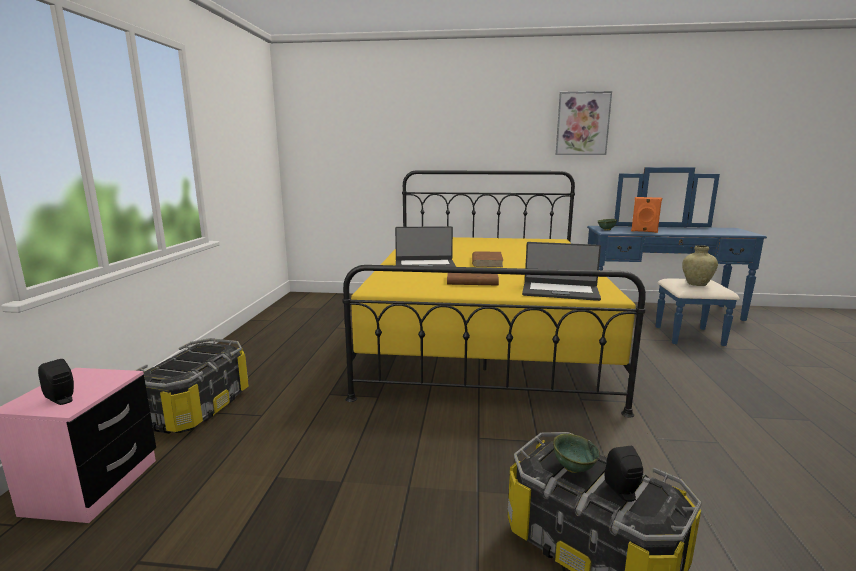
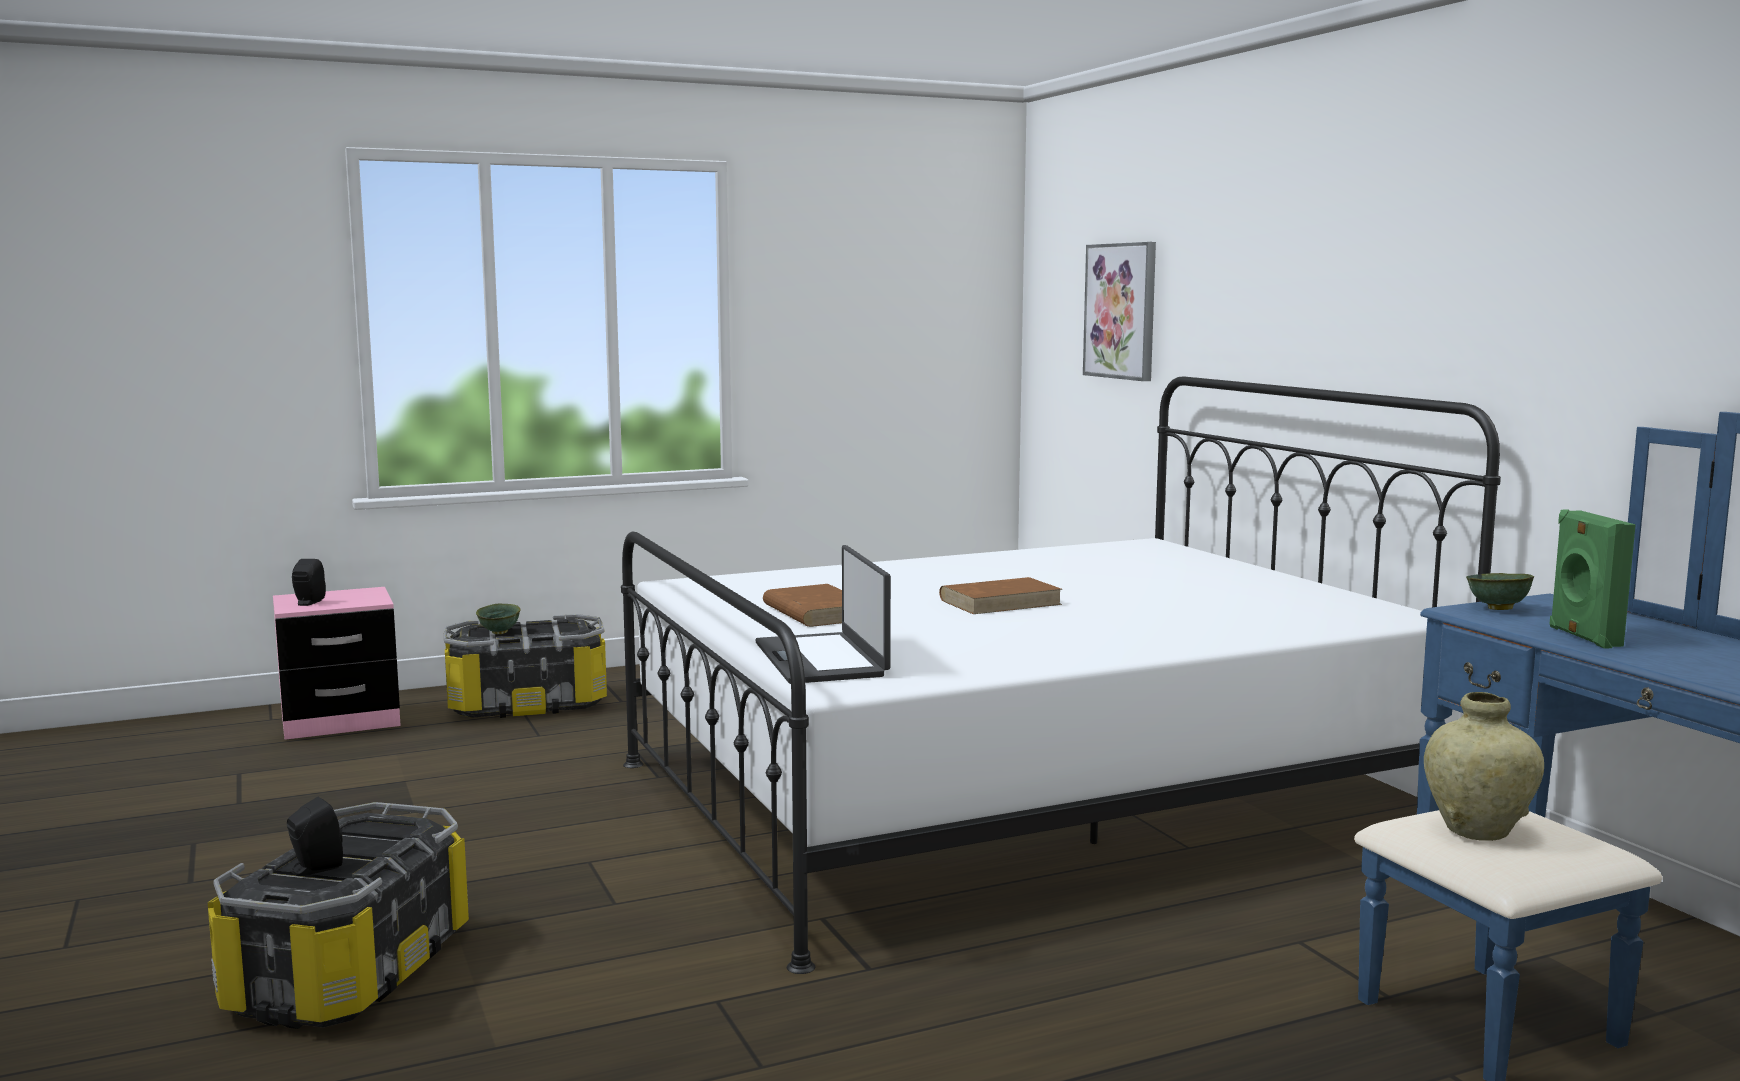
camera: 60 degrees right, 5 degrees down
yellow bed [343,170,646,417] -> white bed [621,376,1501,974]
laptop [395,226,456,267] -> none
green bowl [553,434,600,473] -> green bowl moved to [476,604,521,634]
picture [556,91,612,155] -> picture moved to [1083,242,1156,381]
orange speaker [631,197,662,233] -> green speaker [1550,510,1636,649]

● ● ● ● ●

## ASSIGNED TASK
Gather each line of the listing containing the word "moved" and show it.

## EXERCISE SOLUTION
green bowl [553,434,600,473] -> green bowl moved to [476,604,521,634]
picture [556,91,612,155] -> picture moved to [1083,242,1156,381]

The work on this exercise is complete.